What's Cooking? Cook with the Professor for Orthodox Easter
Professor and Chair of Classics Andromache Karanika offers her "Musings on Cooking" and her Greek recipe and video on preparing lamb with potatoes.As the coronavirus continues to hold many of its secrets tight, while we try to constantly inform ourselves with the latest news of scientific inquiry, those of us trained to think with patterns see a capacity of the virus to stealthily defy patterns. When you think you understand its ways and behavior, new evidence pushes us to re-route our thinking. In our new reality that seems to escape quick solutions, many of us are trying to find comfort in things we can actually control, and find renewed pleasure in daily acts of survival, such as cooking.
Suddenly, life at home on a more permanent basis revolves around the kitchen table. Just when you have your morning coffee, the conversations are about dinner. Before dinner ends, planning for the next days has already begun. Shopping becomes a game of strategy, who will go where and how often to get supplies that can outlast a possible quarantine. Cooking has become not only the focus of daily attention and conversation but the crucial link with family members. How can we make everybody’s favorites, while also looking into healthier options that could perhaps fortify our immune system, rehearsing unconsciously (or not) the old debates between the dulce et utile, what is pleasant and what is really useful?
Cooking has become a therapeutic activity as the entire world has entered into what feels like seismic territory. My Greek calendar marked by the Easter feast in April has made some choices easy, and even soothing: a return to the simplicity of Mediterranean cuisine, one that requires some basic ingredients, endowed in my imagination with ancient healing powers: olive oil, lemon juice, garlic and oregano. The kitchen table is now also an office, next to the cookbooks, scholarly books on the Hippocratic corpus and works by Galen, in case validation is needed for thinking about health and well-being with food.

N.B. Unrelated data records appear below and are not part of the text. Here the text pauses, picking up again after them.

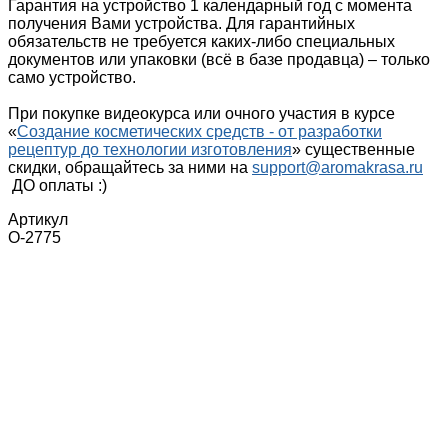
Гарантия на устройство 1 календарный год с момента
получения Вами устройства. Для гарантийных
обязательств не требуется каких-либо специальных
документов или упаковки (всё в базе продавца) – только
само устройство.
При покупке видеокурса или очного участия в курсе
«
Создание косметических средств - от разработки
рецептур до технологии изготовления
» существенные
скидки, обращайтесь за ними на
support@aromakrasa.ru
ДО оплаты :)
Артикул
О-2775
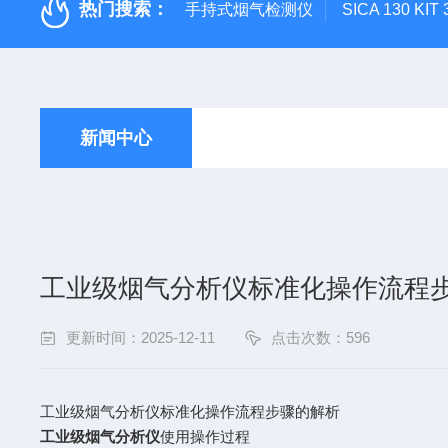
热门搜索：
手持式烟气检测仪
SICA 130
新闻中心
工业级烟气分析仪标准化操作流程
更新时间：2025-12-11
点击次数：596
工业级烟气分析仪标准化操作流程步骤的解析
工业级烟气分析仪
使用操作过程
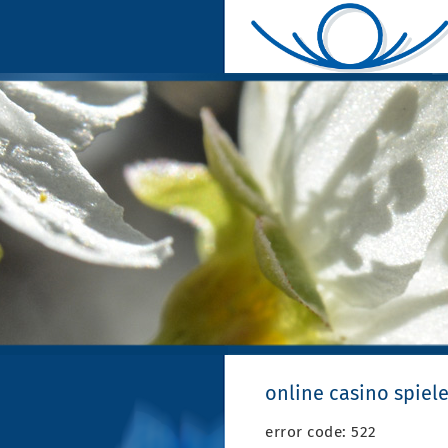
online casino spiel
error code: 522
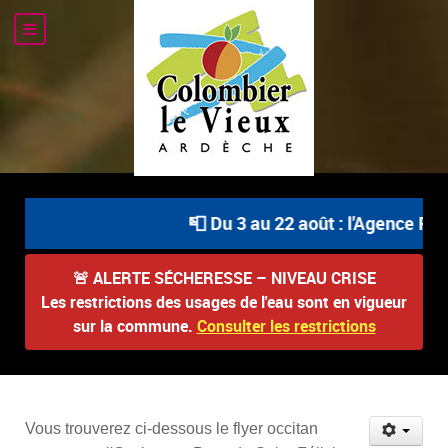
📮 Du 3 au 22 août : l'Agence Pos
🚨
ALERTE SÉCHERESSE – NIVEAU CRISE
Les restrictions des usages de l'eau sont en vigueur
sur la commune.
Consulter les restrictions
Vous trouverez ci-dessous le flyer occitan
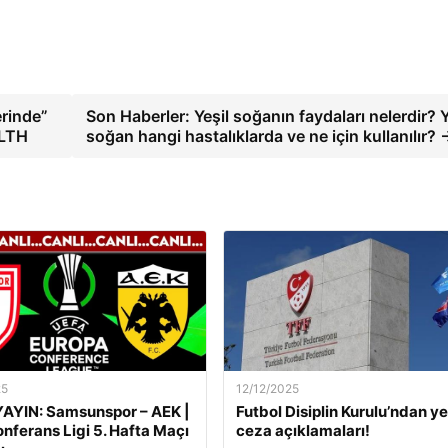
erinde”
Son Haberler: Yeşil soğanın faydaları nelerdir? Y
ALTH
soğan hangi hastalıklarda ve ne için kullanılır? 
25
12/12/2025
AYIN: Samsunspor – AEK |
Futbol Disiplin Kurulu’ndan ye
nferans Ligi 5. Hafta Maçı
ceza açıklamaları!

For someone who grew up at the Mountain of the mythical Centaurs, the legendary Mt. Pelion, where Centaur Chiron was believed to have taught the famous heroes everything from music to medicine, stories about the different plants and their properties are part of an existential narrative. Cooking becomes a consolation for the travels that can’t quite happen just yet.
Easy Recipe of the day - (featured on Cooking with the Professor)
Lamb with Potatoes
- 1 (approximately 5 lb) boneless leg of lamb
- ½ -1 cup fresh lemon juice
- 1⁄2 cup olive oil
- 1⁄4 cup dried oregano
- 4 - 5 garlic cloves, whole
- 2 tablespoon salt
- 2 teaspoons black pepper
- Dijon mustard – 2 - 3 teaspoons
- 3 - 5 potatoes, peeled and sliced in wedges
HOW TO COOK:
- Place the lamb in a roaster pan and the potatoes around the lamb (3-5 large potatoes, peeled and chopped in wedge-style cut).
- Pierce the meat in a few 4 – 6 places and put salt and pepper and an entire garlic glove in the ‘holes’ there.
- Mix together olive oil, lemon juice, mustard, salt and pepper in one cup - marinade style - and put it around the lamb and on the potatoes. You can put some garlic either finely chopped or crushed (2 gloves, or garlic powder) on the potatoes.
- You could also add a small twig of rosemary on the meat to add aroma
- Add a little bit of white wine 1/4 cup and ½ of water and put in the oven to cook at 325 Fahrenheit for 2 1/2 to 3 hours covered.